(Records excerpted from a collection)
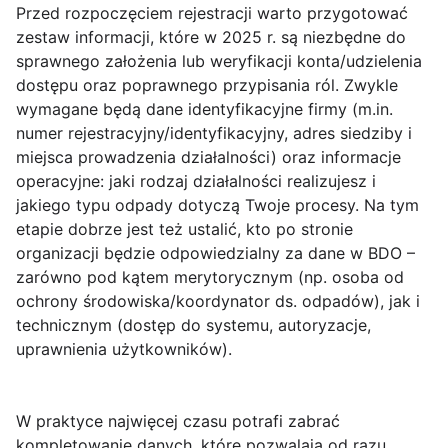
Przed rozpoczęciem rejestracji warto przygotować
zestaw informacji, które w 2025 r. są niezbędne do
sprawnego założenia lub weryfikacji konta/udzielenia
dostępu oraz poprawnego przypisania ról. Zwykle
wymagane będą dane identyfikacyjne firmy (m.in.
numer rejestracyjny/identyfikacyjny, adres siedziby i
miejsca prowadzenia działalności) oraz informacje
operacyjne: jaki rodzaj działalności realizujesz i
jakiego typu odpady dotyczą Twoje procesy. Na tym
etapie dobrze jest też ustalić, kto po stronie
organizacji będzie odpowiedzialny za dane w BDO –
zarówno pod kątem merytorycznym (np. osoba od
ochrony środowiska/koordynator ds. odpadów), jak i
technicznym (dostęp do systemu, autoryzacje,
uprawnienia użytkowników).
W praktyce najwięcej czasu potrafi zabrać
kompletowanie danych, które pozwalają od razu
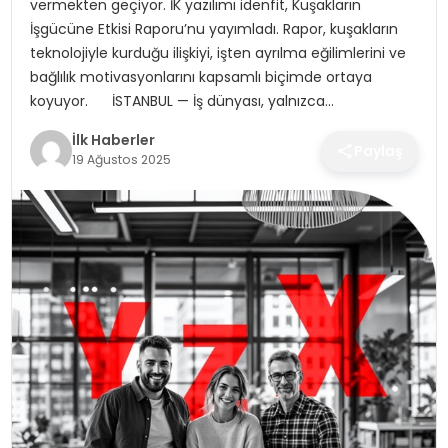
vermekten geçiyor. İK yazılımı idenfit, Kuşakların
SPOR
İşgücüne Etkisi Raporu’nu yayımladı. Rapor, kuşakların
teknolojiyle kurduğu ilişkiyi, işten ayrılma eğilimlerini ve
TEKNOLOJI
bağlılık motivasyonlarını kapsamlı biçimde ortaya
koyuyor. İSTANBUL — İş dünyası, yalnızca…
YAŞAM
İlk Haberler
Paylaş
19 Ağustos 2025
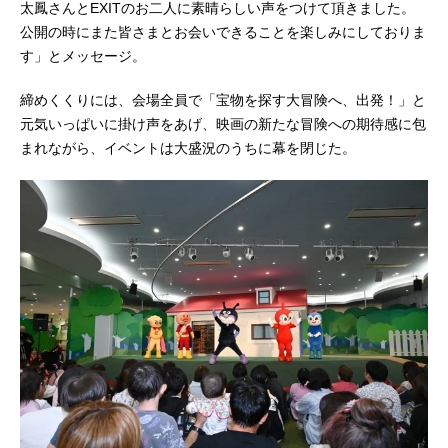
太鳳さんとEXITのお二人に素晴らしい声をつけて頂きました。
公開の時にまた皆さまとお会いできることを楽しみにしておりま
す」とメッセージ。
締めくくりには、会場全員で「宝物を探す大冒険へ、出発！」と
元気いっぱいに掛け声をあげ、映画の新たな冒険への期待感に包
まれながら、イベントは大盛況のうちに幕を閉じた。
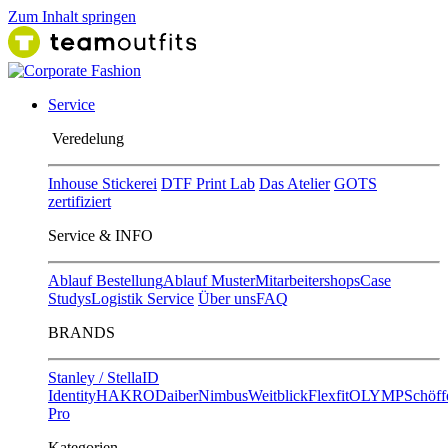
Zum Inhalt springen
Service
Ver​edelung
Inhouse Stickerei
DTF Print Lab
Das Atelier
GOTS
zertifiziert
Service & INFO
Ablauf Bestellung
Ablauf Muster
Mitarbeitershops
Case
Studys
Logistik Service
Über uns
FAQ
BRANDS
Stanley / Stella
ID
Identity
HAKRO
Daiber
Nimbus
Weitblick
Flexfit
OLYMP
Schöff
Pro
Kategorien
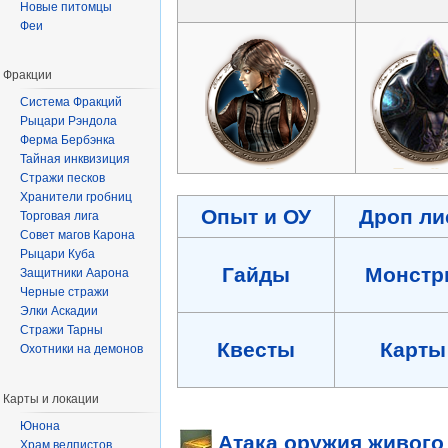
Новые питомцы
Феи
Фракции
Система Фракций
Рыцари Рэндола
Ферма Бербэнка
Тайная инквизиция
Стражи песков
Хранители гробниц
Опыт и ОУ
Дроп ли
Торговая лига
Совет магов Карона
Рыцари Куба
Гайды
Монстр
Защитники Аарона
Черные стражи
Элки Аскадии
Стражи Тарны
Квесты
Карты
Охотники на демонов
Карты и локации
Юнона
Атака оружия живого
Храм велпистов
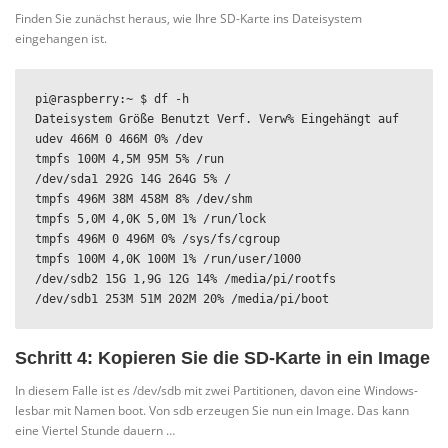
Finden Sie zunächst heraus, wie Ihre SD-Karte ins Dateisystem
eingehangen ist.
pi@raspberry:~ $ df -h

Dateisystem Größe Benutzt Verf. Verw% Eingehängt auf

udev 466M 0 466M 0% /dev

tmpfs 100M 4,5M 95M 5% /run

/dev/sda1 292G 14G 264G 5% /

tmpfs 496M 38M 458M 8% /dev/shm

tmpfs 5,0M 4,0K 5,0M 1% /run/lock

tmpfs 496M 0 496M 0% /sys/fs/cgroup

tmpfs 100M 4,0K 100M 1% /run/user/1000

/dev/sdb2 15G 1,9G 12G 14% /media/pi/rootfs

/dev/sdb1 253M 51M 202M 20% /media/pi/boot
Schritt 4: Kopieren Sie die SD-Karte in ein Image
In diesem Falle ist es /dev/sdb mit zwei Partitionen, davon eine Windows-
lesbar mit Namen boot. Von sdb erzeugen Sie nun ein Image. Das kann
eine Viertel Stunde dauern …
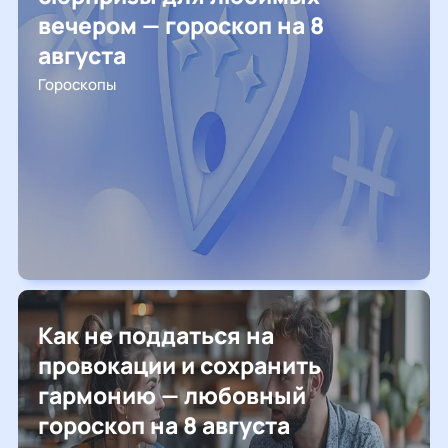
вечером — гороскоп на 8
августа
Гороскопы
Как не поддаться на
провокации и сохранить
гармонию — любовный
гороскоп на 8 августа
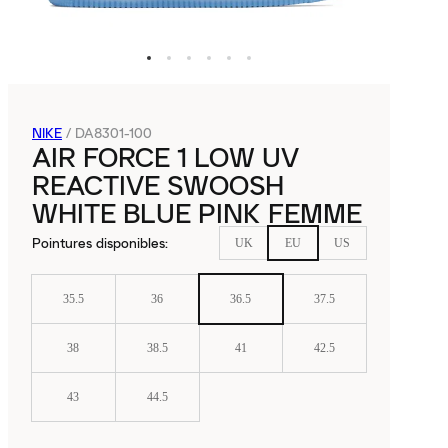
NIKE
/
DA8301-100
AIR FORCE 1 LOW UV
REACTIVE SWOOSH
WHITE BLUE PINK FEMME
Pointures disponibles
:
UK
EU
US
35.5
36
36.5
37.5
38
38.5
41
42.5
43
44.5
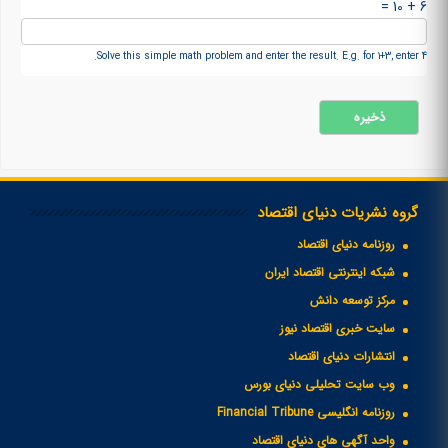
6 + 10 =
Solve this simple math problem and enter the result. E.g. for 1+3, enter 4.
گروه نشریات دنیای اقتصاد
روزنامه دنیای اقتصاد
شبکه اینترنتی اقتصاد ایران
مرکز توسعه دانش
سایت خبری اقتصاد نیوز
انتشارات دنیای اقتصاد
وب سایت تحلیلی دنیای بورس
روزنامه انگلیسی Financial Tribune
واحد آگهی های دنیای اقتصاد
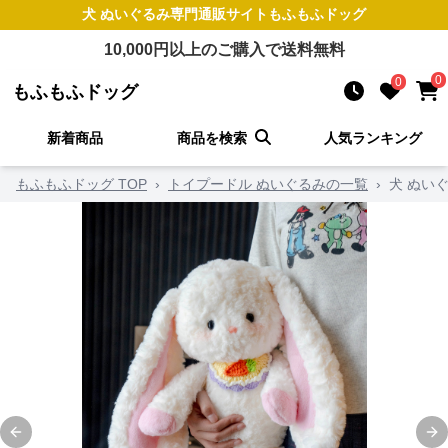
犬 ぬいぐるみ
専門通販サイト
もふもふドッグ
10,000
円以上のご購入で送料無料
0
0
もふもふドッグ
新着商品
商品を検索
人気ランキング
もふもふドッグ TOP
›
トイプードル ぬいぐるみの一覧
›
犬 ぬい
Previous slide
Ne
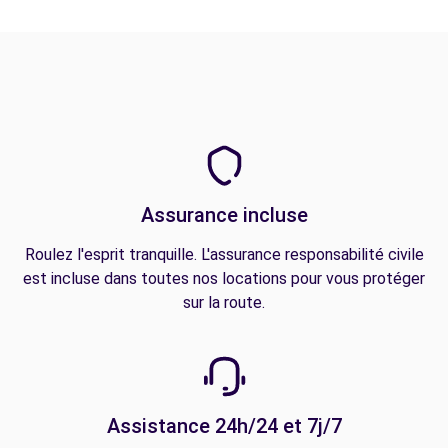
Assurance incluse
Roulez l'esprit tranquille. L'assurance responsabilité civile
est incluse dans toutes nos locations pour vous protéger
sur la route.
Assistance 24h/24 et 7j/7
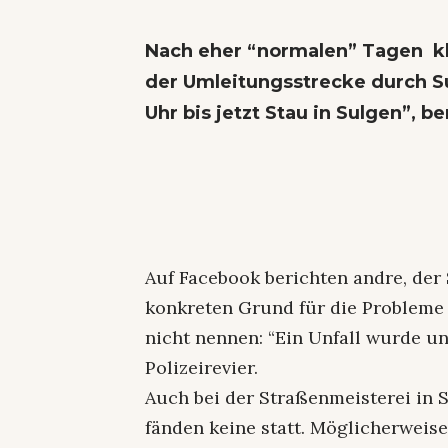
Nach eher “normalen” Tagen kl
der Umleitungsstrecke durch S
Uhr bis jetzt Stau in Sulgen”, be
Auf Facebook berichten andre, der 
konkreten Grund für die Probleme 
nicht nennen: “Ein Unfall wurde un
Polizeirevier.
Auch bei der Straßenmeisterei in 
fänden keine statt. Möglicherweise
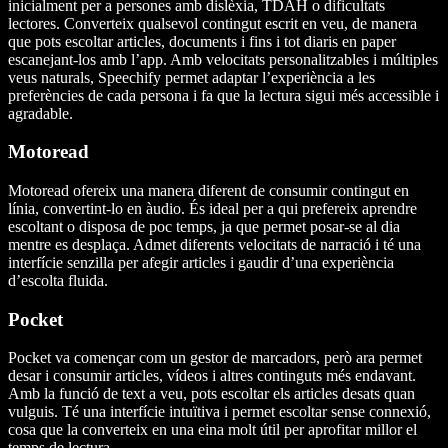
inicialment per a persones amb dislèxia, TDAH o dificultats
lectores. Converteix qualsevol contingut escrit en veu, de manera
que pots escoltar articles, documents i fins i tot diaris en paper
escanejant-los amb l’app. Amb velocitats personalitzables i múltiples
veus naturals, Speechify permet adaptar l’experiència a les
preferències de cada persona i fa que la lectura sigui més accessible i
agradable.
Motoread
Motoread ofereix una manera diferent de consumir contingut en
línia, convertint-lo en àudio. És ideal per a qui prefereix aprendre
escoltant o disposa de poc temps, ja que permet posar-se al dia
mentre es desplaça. Admet diferents velocitats de narració i té una
interfície senzilla per afegir articles i gaudir d’una experiència
d’escolta fluida.
Pocket
Pocket va començar com un gestor de marcadors, però ara permet
desar i consumir articles, vídeos i altres continguts més endavant.
Amb la funció de text a veu, pots escoltar els articles desats quan
vulguis. Té una interfície intuïtiva i permet escoltar sense connexió,
cosa que la converteix en una eina molt útil per aprofitar millor el
temps de lectura.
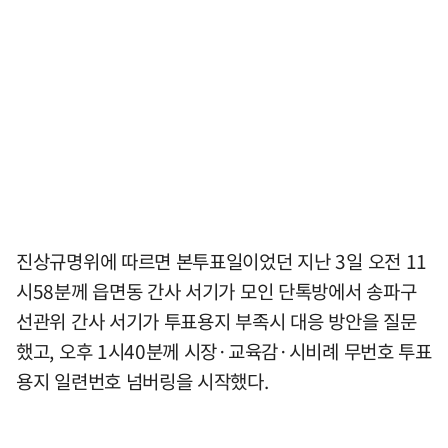
진상규명위에 따르면 본투표일이었던 지난 3일 오전 11
시58분께 읍면동 간사 서기가 모인 단톡방에서 송파구
선관위 간사 서기가 투표용지 부족시 대응 방안을 질문
했고, 오후 1시40분께 시장·교육감·시비례 무번호 투표
용지 일련번호 넘버링을 시작했다.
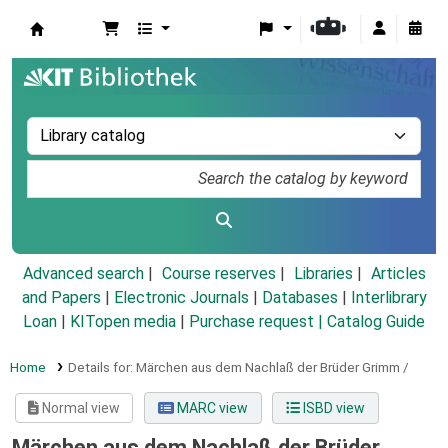
Koha online
Advanced search
Course reserves
Libraries
Articles
and Papers
|
Electronic Journals
|
Databases
|
Interlibrary
Loan
|
KITopen media
|
Purchase request |
Catalog Guide
Home
Details for:
Märchen aus dem Nachlaß der Brüder Grimm /
Normal view
MARC view
ISBD view
Märchen aus dem Nachlaß der Brüder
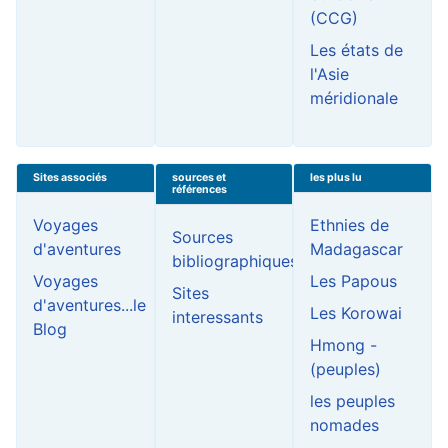
(CCG)
Les états de
l'Asie
méridionale
Sites associés
sources et
les plus lu
références
Voyages
Ethnies de
Sources
d'aventures
Madagascar
bibliographiques
Voyages
Les Papous
Sites
d'aventures...le
Les Korowai
interessants
Blog
Hmong -
(peuples)
les peuples
nomades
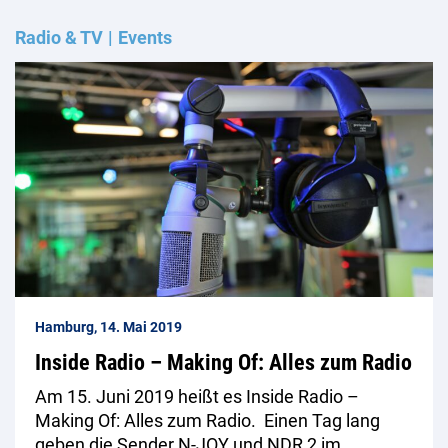
Radio & TV
Events
Hamburg, 14. Mai 2019
Inside Radio – Making Of: Alles zum Radio
Am 15. Juni 2019 heißt es Inside Radio –
Making Of: Alles zum Radio. Einen Tag lang
geben die Sender N-JOY und NDR 2 im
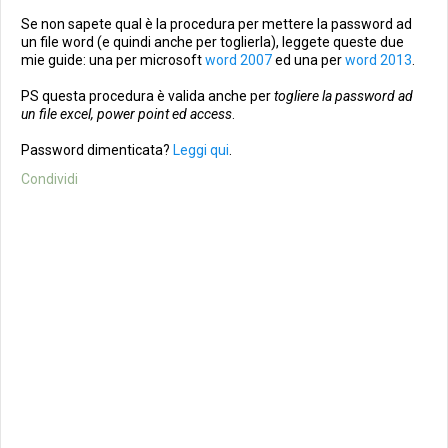
Se non sapete qual è la procedura per mettere la password ad
un file word (e quindi anche per toglierla), leggete queste due
mie guide: una per microsoft
word 2007
ed una per
word 2013
.
PS questa procedura è valida anche per
togliere la password ad
un file excel, power point ed access
.
Password dimenticata?
Leggi qui
.
Condividi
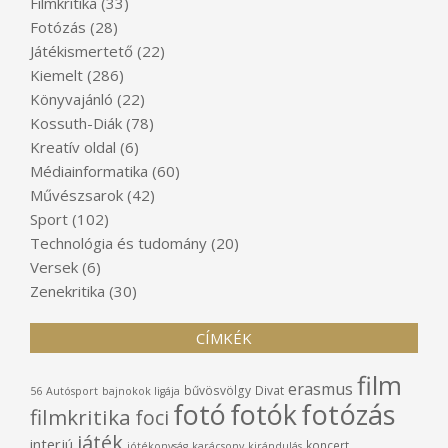
Filmkritika
(33)
Fotózás
(28)
Játékismertető
(22)
Kiemelt
(286)
Könyvajánló
(22)
Kossuth-Diák
(78)
Kreatív oldal
(6)
Médiainformatika
(60)
Művészsarok
(42)
Sport
(102)
Technológia és tudomány
(20)
Versek
(6)
Zenekritika
(30)
CÍMKÉK
film
erasmus
bűvösvölgy
Divat
56
Autósport
bajnokok ligája
fotó
fotók
fotózás
filmkritika
foci
játék
interjú
koncert
jótékonyság
karácsony
kirándulás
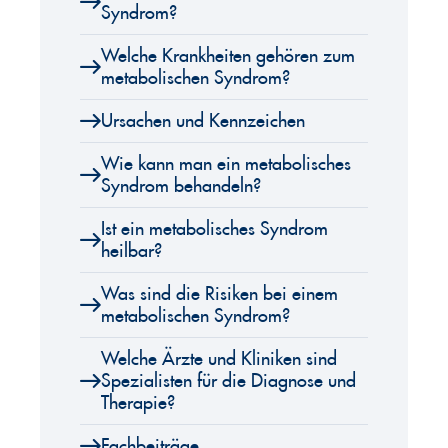
Syndrom?
Welche Krankheiten gehören zum
metabolischen Syndrom?
Ursachen und Kennzeichen
Wie kann man ein metabolisches
Syndrom behandeln?
Ist ein metabolisches Syndrom
heilbar?
Was sind die Risiken bei einem
metabolischen Syndrom?
Welche Ärzte und Kliniken sind
Spezialisten für die Diagnose und
Therapie?
Fachbeiträge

▸ Problem to work on
Reproduce exactly the lines of the data above that run from the line with "もふもふドッグ TOP" down to the line with "Auf Facebook berichten andre, der", both ends included. Pictures do not belong in the copy.

▸ Your response
もふもふドッグ TOP
›
トイプードル ぬいぐるみの一覧
›
犬 ぬい
Previous slide
Ne
Assurance incluse
Roulez l'esprit tranquille. L'assurance responsabilité civile
est incluse dans toutes nos locations pour vous protéger
sur la route.
Assistance 24h/24 et 7j/7
Nach eher “normalen” Tagen kl
der Umleitungsstrecke durch S
Uhr bis jetzt Stau in Sulgen”, be
Auf Facebook berichten andre, der 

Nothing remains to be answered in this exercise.